How to speed up time when calculate cosine similarity using nested loops in python

811 Views Asked by At

I'm trying to calculate the cosine similarity between all the values.

The time for 1000*20000 calculations cost me more than 10 mins.

Code:

from gensim import matutils
# array_A contains 1,000 TF-IDF values
# array_B contains 20,000 TF-IDF values 
for x in array_A:
   for y in array_B:
      matutils.cossim(x,y)

It's necessary to using gensim package to get the tf-idf value and similarity calculation.

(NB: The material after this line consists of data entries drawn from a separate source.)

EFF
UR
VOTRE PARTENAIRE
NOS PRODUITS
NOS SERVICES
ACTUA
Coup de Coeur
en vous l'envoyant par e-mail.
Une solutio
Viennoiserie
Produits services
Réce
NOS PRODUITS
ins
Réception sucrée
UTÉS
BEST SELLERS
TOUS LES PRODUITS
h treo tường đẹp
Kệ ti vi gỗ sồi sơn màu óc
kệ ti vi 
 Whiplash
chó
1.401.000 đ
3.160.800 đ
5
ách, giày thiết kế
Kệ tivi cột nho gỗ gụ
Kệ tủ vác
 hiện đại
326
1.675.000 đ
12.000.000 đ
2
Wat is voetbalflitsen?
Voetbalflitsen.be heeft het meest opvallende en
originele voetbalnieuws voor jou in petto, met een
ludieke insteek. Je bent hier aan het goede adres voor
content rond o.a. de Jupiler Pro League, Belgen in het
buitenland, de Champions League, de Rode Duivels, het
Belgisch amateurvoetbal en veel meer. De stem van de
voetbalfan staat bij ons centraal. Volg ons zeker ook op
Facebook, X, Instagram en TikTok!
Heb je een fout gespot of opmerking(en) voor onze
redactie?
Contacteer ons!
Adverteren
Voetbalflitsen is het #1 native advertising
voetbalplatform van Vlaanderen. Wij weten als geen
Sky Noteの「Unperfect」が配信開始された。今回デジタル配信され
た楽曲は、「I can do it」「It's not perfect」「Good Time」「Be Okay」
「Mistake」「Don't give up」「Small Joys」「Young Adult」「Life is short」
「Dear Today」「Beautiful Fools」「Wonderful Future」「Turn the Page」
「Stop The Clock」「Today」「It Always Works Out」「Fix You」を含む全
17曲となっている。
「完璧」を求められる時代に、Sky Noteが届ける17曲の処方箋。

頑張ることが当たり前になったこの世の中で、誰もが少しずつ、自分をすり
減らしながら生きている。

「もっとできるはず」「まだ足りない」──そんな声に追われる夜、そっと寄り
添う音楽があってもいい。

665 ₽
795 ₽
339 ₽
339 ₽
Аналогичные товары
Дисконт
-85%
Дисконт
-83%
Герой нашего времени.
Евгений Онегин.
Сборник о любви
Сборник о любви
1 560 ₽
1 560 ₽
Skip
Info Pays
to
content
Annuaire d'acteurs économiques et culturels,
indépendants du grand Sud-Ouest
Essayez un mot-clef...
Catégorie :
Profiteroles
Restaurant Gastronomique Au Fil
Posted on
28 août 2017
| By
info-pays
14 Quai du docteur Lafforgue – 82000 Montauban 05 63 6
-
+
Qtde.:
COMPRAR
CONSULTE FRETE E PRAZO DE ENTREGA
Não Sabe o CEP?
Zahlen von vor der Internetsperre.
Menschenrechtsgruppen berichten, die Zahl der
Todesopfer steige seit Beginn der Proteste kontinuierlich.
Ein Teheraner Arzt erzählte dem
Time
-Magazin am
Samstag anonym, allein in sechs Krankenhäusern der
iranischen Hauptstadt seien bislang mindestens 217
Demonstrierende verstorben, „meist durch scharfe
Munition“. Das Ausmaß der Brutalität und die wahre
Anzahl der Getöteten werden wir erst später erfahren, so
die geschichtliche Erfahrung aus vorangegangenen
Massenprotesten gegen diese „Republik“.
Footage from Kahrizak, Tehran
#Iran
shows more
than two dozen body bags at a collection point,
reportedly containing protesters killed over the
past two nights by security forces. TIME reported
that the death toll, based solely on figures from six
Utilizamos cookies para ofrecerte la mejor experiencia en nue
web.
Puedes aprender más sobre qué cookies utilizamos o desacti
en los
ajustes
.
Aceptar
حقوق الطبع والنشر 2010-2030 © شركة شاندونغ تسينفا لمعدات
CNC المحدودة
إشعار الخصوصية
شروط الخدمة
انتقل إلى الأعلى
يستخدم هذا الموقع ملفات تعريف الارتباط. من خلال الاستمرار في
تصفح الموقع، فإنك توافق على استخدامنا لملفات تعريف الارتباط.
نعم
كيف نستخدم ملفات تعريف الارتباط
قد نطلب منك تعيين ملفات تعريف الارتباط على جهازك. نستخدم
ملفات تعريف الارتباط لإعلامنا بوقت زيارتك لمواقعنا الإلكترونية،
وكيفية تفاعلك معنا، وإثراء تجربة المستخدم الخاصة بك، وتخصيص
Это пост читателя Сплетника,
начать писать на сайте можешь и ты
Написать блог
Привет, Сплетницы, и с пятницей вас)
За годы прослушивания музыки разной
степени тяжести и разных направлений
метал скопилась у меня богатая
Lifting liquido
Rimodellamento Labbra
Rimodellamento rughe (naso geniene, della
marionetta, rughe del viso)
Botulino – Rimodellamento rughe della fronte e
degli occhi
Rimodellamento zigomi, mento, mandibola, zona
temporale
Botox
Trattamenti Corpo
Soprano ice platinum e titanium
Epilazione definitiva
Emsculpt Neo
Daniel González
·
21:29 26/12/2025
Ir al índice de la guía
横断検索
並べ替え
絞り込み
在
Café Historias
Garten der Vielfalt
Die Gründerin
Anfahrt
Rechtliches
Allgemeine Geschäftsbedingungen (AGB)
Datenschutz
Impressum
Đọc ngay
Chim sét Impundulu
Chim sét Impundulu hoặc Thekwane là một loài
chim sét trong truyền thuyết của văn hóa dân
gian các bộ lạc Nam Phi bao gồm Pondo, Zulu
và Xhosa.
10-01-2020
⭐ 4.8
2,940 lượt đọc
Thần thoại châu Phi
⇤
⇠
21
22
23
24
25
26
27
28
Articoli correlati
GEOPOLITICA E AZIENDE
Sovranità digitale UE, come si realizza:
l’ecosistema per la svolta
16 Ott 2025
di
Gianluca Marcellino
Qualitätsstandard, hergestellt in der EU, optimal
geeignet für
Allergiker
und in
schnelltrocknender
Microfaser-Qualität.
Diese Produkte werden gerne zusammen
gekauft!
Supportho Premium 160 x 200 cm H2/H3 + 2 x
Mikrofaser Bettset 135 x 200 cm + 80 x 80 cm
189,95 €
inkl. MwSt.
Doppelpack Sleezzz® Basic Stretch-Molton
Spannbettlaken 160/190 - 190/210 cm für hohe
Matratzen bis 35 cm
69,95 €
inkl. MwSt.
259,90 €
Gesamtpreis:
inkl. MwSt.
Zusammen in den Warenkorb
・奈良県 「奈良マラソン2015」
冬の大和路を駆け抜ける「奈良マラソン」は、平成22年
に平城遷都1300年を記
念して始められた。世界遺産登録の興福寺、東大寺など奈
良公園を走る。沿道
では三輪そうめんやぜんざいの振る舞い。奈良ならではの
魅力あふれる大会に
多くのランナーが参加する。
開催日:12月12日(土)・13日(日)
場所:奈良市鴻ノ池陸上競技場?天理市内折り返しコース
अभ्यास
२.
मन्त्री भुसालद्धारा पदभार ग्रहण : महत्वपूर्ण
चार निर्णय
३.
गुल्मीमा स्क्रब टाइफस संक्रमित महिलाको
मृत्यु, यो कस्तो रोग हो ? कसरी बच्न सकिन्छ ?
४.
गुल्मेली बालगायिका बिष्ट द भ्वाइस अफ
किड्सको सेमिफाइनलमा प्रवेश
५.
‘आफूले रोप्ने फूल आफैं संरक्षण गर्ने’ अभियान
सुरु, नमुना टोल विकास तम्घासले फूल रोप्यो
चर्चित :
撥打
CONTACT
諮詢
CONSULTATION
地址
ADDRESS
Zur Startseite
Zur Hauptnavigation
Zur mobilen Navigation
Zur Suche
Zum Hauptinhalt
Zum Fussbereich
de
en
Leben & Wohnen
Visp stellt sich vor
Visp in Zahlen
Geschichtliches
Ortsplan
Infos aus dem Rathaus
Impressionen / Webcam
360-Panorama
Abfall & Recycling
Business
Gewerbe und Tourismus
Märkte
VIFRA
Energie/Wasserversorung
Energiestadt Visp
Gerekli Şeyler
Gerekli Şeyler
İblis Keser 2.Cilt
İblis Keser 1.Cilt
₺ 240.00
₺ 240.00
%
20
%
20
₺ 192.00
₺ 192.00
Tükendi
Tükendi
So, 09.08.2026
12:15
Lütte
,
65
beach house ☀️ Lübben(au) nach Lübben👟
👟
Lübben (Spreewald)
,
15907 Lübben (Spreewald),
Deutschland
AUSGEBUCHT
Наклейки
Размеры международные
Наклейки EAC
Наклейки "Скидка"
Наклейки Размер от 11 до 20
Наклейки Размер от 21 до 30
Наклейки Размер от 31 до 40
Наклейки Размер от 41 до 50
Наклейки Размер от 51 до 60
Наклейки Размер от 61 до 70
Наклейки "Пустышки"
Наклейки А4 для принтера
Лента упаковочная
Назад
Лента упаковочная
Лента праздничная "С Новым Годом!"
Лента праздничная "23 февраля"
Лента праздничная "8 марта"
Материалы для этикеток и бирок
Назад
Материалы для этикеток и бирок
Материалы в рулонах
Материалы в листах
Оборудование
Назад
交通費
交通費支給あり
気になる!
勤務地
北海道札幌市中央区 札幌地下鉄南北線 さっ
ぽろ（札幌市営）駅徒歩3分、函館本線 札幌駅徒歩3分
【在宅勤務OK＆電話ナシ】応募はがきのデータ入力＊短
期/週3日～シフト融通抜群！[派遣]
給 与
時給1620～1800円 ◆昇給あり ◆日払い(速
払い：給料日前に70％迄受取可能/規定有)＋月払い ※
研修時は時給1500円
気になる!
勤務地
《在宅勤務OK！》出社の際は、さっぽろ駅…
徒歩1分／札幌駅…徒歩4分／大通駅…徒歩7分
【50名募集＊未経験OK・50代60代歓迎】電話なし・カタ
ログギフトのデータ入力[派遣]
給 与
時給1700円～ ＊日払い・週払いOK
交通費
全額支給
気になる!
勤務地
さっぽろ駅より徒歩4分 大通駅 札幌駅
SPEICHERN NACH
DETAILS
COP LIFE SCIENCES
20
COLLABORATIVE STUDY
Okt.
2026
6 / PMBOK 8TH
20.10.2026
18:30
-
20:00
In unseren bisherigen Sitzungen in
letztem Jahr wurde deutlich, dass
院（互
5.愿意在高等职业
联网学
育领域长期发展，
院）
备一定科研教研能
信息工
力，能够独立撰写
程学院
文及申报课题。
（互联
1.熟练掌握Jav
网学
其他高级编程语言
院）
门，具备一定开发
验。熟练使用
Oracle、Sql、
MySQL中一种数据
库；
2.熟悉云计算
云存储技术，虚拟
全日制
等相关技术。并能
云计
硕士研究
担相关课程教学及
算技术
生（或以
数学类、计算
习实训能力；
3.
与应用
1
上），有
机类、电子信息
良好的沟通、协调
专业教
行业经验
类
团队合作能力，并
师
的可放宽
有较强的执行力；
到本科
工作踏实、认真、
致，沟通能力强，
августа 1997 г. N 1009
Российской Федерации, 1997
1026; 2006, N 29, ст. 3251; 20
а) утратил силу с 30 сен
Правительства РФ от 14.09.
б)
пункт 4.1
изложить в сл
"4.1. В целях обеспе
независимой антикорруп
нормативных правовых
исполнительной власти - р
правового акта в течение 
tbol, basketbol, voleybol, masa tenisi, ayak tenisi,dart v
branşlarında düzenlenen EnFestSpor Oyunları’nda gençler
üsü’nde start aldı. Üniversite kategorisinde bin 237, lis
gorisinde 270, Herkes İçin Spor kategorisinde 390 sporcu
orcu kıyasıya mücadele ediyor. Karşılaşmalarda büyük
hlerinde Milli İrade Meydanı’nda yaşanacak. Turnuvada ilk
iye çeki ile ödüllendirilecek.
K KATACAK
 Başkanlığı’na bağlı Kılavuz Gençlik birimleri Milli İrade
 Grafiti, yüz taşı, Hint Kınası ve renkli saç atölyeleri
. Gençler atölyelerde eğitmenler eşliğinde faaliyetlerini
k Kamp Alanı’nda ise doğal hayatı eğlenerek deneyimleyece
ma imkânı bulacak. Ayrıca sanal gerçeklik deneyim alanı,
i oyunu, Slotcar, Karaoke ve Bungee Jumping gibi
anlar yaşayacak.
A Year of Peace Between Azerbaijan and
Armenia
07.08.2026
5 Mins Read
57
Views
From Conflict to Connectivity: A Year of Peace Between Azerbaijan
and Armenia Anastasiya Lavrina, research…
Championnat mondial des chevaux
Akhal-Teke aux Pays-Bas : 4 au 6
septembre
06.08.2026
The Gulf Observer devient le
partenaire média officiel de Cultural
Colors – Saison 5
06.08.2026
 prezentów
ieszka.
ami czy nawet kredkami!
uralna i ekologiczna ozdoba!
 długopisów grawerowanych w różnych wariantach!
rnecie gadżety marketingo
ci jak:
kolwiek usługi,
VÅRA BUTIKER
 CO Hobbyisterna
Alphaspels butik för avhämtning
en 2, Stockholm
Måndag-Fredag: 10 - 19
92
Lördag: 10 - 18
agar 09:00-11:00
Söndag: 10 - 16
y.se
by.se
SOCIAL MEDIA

Can someone please give me some advice and guidance to speed up time?

3

There are 3 best solutions below

2
On

use memoize and also maybe use tuples (it may be faster) for the arrays:

def memoize(f):
    memo = {}

    def helper(a, b):
        if (b, a) in memo: return memo[b, a]
        elif (a, b) in memo: return memo[a, b]
        else:
            memo[(a, b)] = f(a, b)
            return memo[a, b]

    return helper


@memoize
def myfunc(a, b):
    matutils.cossim(x,y)

EDIT also after using the code above maybe add this just in case you are doing something else with the data

cossim_responses = [myfunc(a, b) for a in array_A for b in array_B]
# you could also do (myfunc(a, b) for a in array_A for b in array_B)
0
On

You can look at the source for gensim's matutils.cossim():

https://github.com/RaRe-Technologies/gensim/blob/2e58a1c899af05ee6a39a1dd1c49dd6641501a9c/gensim/matutils.py#L436

You'll see it's doing a bit of work on its two (sparse-array) arguments to move their non-zero dimensions into temporary dicts, then calculating their lengths – which is repeated every time the same vector is supplied in your loops.

You might get a reasonable speedup by doing those steps on each vector only once, and remembering those dicts & lengths for re-use on each final pairwise calculation. (That is, memoizing the interim values, rather than just the final values.)

0
On

You can use Nmslib or Faiss for vector search operations